### Work to be completed
Restate the data below, keeping every line the same.

### Materials provided

========================

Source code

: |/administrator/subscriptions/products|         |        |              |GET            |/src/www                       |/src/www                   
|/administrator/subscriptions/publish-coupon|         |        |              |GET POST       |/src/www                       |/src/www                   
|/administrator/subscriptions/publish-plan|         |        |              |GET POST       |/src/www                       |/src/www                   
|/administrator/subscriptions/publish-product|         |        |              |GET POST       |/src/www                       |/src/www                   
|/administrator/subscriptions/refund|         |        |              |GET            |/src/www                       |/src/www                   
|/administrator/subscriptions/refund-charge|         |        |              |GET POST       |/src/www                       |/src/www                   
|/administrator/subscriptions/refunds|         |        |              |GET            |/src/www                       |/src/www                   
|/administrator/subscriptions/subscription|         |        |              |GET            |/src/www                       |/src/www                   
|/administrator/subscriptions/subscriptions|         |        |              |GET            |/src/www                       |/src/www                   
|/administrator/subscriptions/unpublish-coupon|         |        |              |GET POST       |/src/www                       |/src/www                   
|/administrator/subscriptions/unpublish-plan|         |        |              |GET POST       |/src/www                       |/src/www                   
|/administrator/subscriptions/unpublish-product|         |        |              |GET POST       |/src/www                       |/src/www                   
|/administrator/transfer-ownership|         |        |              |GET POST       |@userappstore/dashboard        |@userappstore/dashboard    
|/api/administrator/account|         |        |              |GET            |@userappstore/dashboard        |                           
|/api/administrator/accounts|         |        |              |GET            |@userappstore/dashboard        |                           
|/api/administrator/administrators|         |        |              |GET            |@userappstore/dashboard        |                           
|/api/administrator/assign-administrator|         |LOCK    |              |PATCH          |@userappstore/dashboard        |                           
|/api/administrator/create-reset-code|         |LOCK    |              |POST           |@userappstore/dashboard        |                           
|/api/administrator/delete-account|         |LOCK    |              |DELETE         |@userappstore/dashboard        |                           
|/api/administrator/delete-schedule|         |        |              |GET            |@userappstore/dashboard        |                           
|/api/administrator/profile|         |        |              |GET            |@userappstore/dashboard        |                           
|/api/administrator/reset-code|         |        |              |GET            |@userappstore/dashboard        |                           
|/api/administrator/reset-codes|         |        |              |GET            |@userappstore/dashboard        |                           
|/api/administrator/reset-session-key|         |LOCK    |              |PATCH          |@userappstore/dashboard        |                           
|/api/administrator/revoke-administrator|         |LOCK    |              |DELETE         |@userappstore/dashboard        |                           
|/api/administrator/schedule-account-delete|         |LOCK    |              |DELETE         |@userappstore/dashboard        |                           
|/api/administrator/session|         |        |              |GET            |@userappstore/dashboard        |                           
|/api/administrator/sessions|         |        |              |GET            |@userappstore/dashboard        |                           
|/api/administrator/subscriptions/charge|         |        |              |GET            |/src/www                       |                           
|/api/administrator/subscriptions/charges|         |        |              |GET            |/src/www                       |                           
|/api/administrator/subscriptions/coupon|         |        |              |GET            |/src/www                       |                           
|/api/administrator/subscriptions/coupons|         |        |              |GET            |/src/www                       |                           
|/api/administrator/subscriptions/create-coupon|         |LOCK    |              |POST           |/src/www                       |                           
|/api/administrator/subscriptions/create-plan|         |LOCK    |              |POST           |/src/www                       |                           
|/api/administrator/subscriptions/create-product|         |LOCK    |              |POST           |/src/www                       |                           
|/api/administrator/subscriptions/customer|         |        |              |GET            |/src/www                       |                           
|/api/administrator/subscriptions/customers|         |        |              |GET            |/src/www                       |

========================

### Result of the exercise
Source code

: |/administrator/subscriptions/products|         |        |              |GET            |/src/www                       |/src/www                   
|/administrator/subscriptions/publish-coupon|         |        |              |GET POST       |/src/www                       |/src/www                   
|/administrator/subscriptions/publish-plan|         |        |              |GET POST       |/src/www                       |/src/www                   
|/administrator/subscriptions/publish-product|         |        |              |GET POST       |/src/www                       |/src/www                   
|/administrator/subscriptions/refund|         |        |              |GET            |/src/www                       |/src/www                   
|/administrator/subscriptions/refund-charge|         |        |              |GET POST       |/src/www                       |/src/www                   
|/administrator/subscriptions/refunds|         |        |              |GET            |/src/www                       |/src/www                   
|/administrator/subscriptions/subscription|         |        |              |GET            |/src/www                       |/src/www                   
|/administrator/subscriptions/subscriptions|         |        |              |GET            |/src/www                       |/src/www                   
|/administrator/subscriptions/unpublish-coupon|         |        |              |GET POST       |/src/www                       |/src/www                   
|/administrator/subscriptions/unpublish-plan|         |        |              |GET POST       |/src/www                       |/src/www                   
|/administrator/subscriptions/unpublish-product|         |        |              |GET POST       |/src/www                       |/src/www                   
|/administrator/transfer-ownership|         |        |              |GET POST       |@userappstore/dashboard        |@userappstore/dashboard    
|/api/administrator/account|         |        |              |GET            |@userappstore/dashboard        |                           
|/api/administrator/accounts|         |        |              |GET            |@userappstore/dashboard        |                           
|/api/administrator/administrators|         |        |              |GET            |@userappstore/dashboard        |                           
|/api/administrator/assign-administrator|         |LOCK    |              |PATCH          |@userappstore/dashboard        |                           
|/api/administrator/create-reset-code|         |LOCK    |              |POST           |@userappstore/dashboard        |                           
|/api/administrator/delete-account|         |LOCK    |              |DELETE         |@userappstore/dashboard        |                           
|/api/administrator/delete-schedule|         |        |              |GET            |@userappstore/dashboard        |                           
|/api/administrator/profile|         |        |              |GET            |@userappstore/dashboard        |                           
|/api/administrator/reset-code|         |        |              |GET            |@userappstore/dashboard        |                           
|/api/administrator/reset-codes|         |        |              |GET            |@userappstore/dashboard        |                           
|/api/administrator/reset-session-key|         |LOCK    |              |PATCH          |@userappstore/dashboard        |                           
|/api/administrator/revoke-administrator|         |LOCK    |              |DELETE         |@userappstore/dashboard        |                           
|/api/administrator/schedule-account-delete|         |LOCK    |              |DELETE         |@userappstore/dashboard        |                           
|/api/administrator/session|         |        |              |GET            |@userappstore/dashboard        |                           
|/api/administrator/sessions|         |        |              |GET            |@userappstore/dashboard        |                           
|/api/administrator/subscriptions/charge|         |        |              |GET            |/src/www                       |                           
|/api/administrator/subscriptions/charges|         |        |              |GET            |/src/www                       |                           
|/api/administrator/subscriptions/coupon|         |        |              |GET            |/src/www                       |                           
|/api/administrator/subscriptions/coupons|         |        |              |GET            |/src/www                       |                           
|/api/administrator/subscriptions/create-coupon|         |LOCK    |              |POST           |/src/www                       |                           
|/api/administrator/subscriptions/create-plan|         |LOCK    |              |POST           |/src/www                       |                           
|/api/administrator/subscriptions/create-product|         |LOCK    |              |POST           |/src/www                       |                           
|/api/administrator/subscriptions/customer|         |        |              |GET            |/src/www                       |                           
|/api/administrator/subscriptions/customers|         |        |              |GET            |/src/www                       |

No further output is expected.